→ Exercise materials:
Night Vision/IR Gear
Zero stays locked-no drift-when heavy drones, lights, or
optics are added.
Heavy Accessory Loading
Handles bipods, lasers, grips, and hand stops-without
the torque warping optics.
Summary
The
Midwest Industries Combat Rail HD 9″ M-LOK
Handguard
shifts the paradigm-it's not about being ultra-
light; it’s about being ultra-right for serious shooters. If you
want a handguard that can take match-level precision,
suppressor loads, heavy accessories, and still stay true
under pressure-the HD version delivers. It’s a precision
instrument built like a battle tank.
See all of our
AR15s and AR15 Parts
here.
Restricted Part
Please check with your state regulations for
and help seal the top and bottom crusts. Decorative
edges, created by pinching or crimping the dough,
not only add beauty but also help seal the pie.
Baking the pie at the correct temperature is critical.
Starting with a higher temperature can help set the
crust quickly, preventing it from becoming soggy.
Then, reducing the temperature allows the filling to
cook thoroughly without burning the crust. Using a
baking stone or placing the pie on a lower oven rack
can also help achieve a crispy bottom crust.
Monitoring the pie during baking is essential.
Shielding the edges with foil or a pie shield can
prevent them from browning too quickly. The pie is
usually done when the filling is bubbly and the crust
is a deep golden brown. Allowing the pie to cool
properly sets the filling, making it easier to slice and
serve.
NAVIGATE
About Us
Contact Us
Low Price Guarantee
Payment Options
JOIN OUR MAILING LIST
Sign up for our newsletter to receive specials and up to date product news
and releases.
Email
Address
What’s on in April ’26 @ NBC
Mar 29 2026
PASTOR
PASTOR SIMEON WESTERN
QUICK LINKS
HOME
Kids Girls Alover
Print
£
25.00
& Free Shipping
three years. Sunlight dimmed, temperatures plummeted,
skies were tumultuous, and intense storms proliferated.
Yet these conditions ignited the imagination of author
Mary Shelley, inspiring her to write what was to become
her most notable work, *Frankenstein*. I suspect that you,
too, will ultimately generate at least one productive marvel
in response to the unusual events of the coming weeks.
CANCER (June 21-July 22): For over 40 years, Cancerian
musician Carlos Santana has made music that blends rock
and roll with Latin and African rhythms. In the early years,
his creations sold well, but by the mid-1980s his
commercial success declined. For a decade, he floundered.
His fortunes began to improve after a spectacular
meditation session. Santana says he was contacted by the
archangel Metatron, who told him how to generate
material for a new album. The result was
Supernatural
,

→ What the exercise asks:
Filter the listing above for the string "when" and copy every matching line.

→ Task output:
Zero stays locked-no drift-when heavy drones, lights, or
usually done when the filling is bubbly and the crust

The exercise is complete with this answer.